William II of England - Relations With The Church, and Personal Beliefs

Relations With The Church, and Personal Beliefs

Less than two years after becoming king, William II lost his father William I's advisor and confidant, the Italian-Norman Lanfranc, Archbishop of Canterbury. After Lanfranc's death, the king delayed appointing a new archbishop for many years, appropriating ecclesiastical revenues in the interim. In panic owing to serious illness in 1093, William nominated as archbishop another Norman-Italian, Saint Anselm of Canterbury — considered the greatest theologian of his generation – but this led to a long period of animosity between Church and State, Anselm being a stronger supporter of the Gregorian reforms in the Church than Lanfranc. William and Anselm disagreed on a range of ecclesiastical issues, in the course of which the king declared of Anselm that "Yesterday I hated him with great hatred, today I hate him with yet greater hatred and he can be certain that tomorrow and thereafter I shall hate him continually with ever fiercer and more bitter hatred". The English clergy, beholden to the king for their preferments and livings, were unable to support Anselm publicly. In 1095 William called a council at Rockingham to bring Anselm to heel, but the archbishop remained firm. In October 1097, Anselm went into exile, taking his case to the Pope. The diplomatic and flexible Urban II, a new pope, was involved in a major conflict with the Holy Roman Emperor Henry IV, who supported an antipope. Reluctant to make another enemy, Urban came to a concordat with William Rufus, whereby William recognised Urban as pope, and Urban gave sanction to the Anglo-Norman ecclesiastical status quo. Anselm remained in exile, and William was able to claim the revenues of the archbishop of Canterbury to the end of his reign.

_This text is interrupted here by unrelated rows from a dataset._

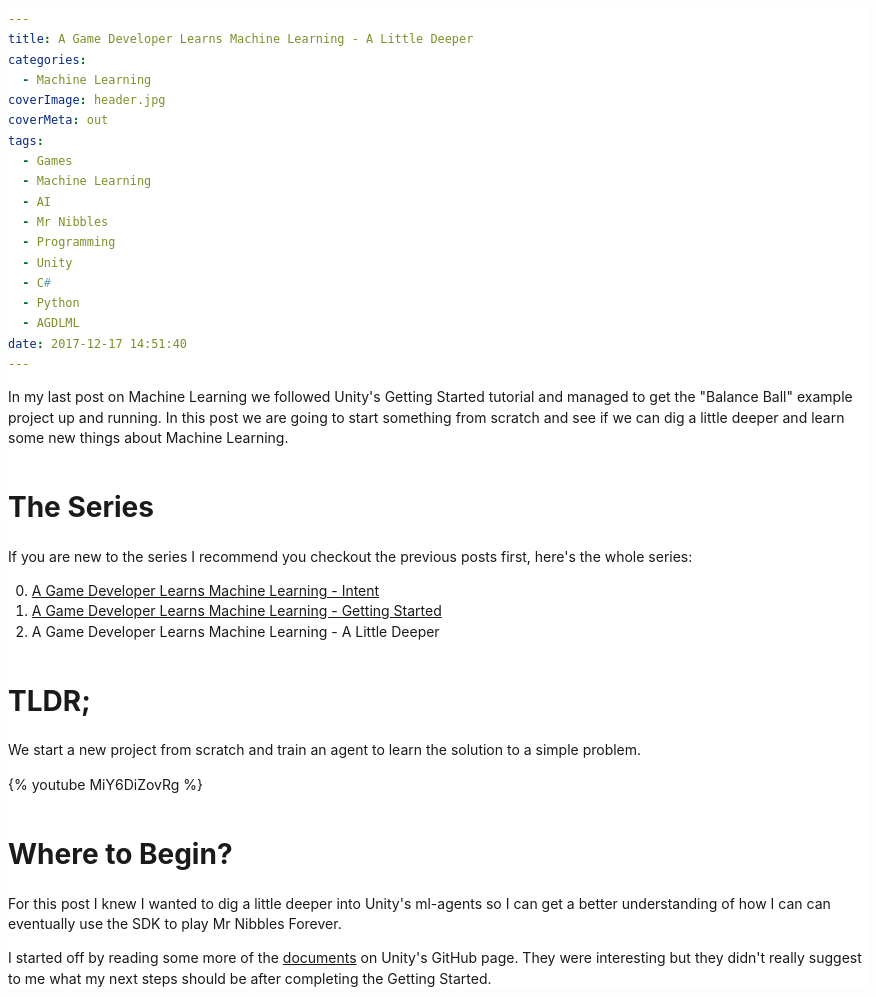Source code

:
 ```yaml
---
title: A Game Developer Learns Machine Learning - A Little Deeper
categories:
  - Machine Learning
coverImage: header.jpg
coverMeta: out
tags:
  - Games
  - Machine Learning
  - AI
  - Mr Nibbles
  - Programming
  - Unity
  - C#
  - Python
  - AGDLML
date: 2017-12-17 14:51:40
---
```


In my last post on Machine Learning we followed Unity's Getting Started tutorial and managed to get the "Balance Ball" example project up and running. In this post we are going to start something from scratch and see if we can dig a little deeper and learn some new things about Machine Learning.



# The Series

If you are new to the series I recommend you checkout the previous posts first, here's the whole series:

0. [A Game Developer Learns Machine Learning - Intent](/machine-learning/a-game-developer-learns-machine-learning-intent/)
1. [A Game Developer Learns Machine Learning - Getting Started](/machine-learning/a-game-developer-learns-machine-learning-getting-started/)
2. A Game Developer Learns Machine Learning - A Little Deeper

# TLDR;

We start a new project from scratch and train an agent to learn the solution to a simple problem.

{% youtube MiY6DiZovRg %}

# Where to Begin?

For this post I knew I wanted to dig a little deeper into Unity's ml-agents so I can get a better understanding of how I can can eventually use the SDK to  play Mr Nibbles Forever.

I started off by reading some more of the [documents](https://github.com/Unity-Technologies/ml-agents/blob/master/docs/Readme.md) on Unity's GitHub page. They were interesting but they didn't really suggest to me what my next steps should be after completing the Getting Started.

However, this conflict was symptomatic of medieval English politics, as exemplified by the murder of Thomas Becket during the reign of the later Plantagenet king Henry II, and indeed by Henry VIII's actions centuries later, and as such should not be seen as a defect of William II's reign in particular. Of course, contemporary churchmen were themselves not above engaging in such politics: it is reported that, when Archbishop Lanfranc suggested to William I that he imprison the rebellious bishop Odo of Bayeux, he exclaimed "What! he is a clergyman". Lanfranc retorted that "you will not seize the bishop of Bayeux, but confine the earl of Kent": Odo was both bishop of Bayeux, and earl of Kent. Also, while there are complaints of contemporaries regarding William II's personal behaviour, he was instrumental in assisting the foundation of Bermondsey Abbey, endowing it with the manor of Bermondsey; and it is reported that his "customary oath" was "By the Face at Lucca!" It seems reasonable to suppose that such details are indicative of William II's personal beliefs.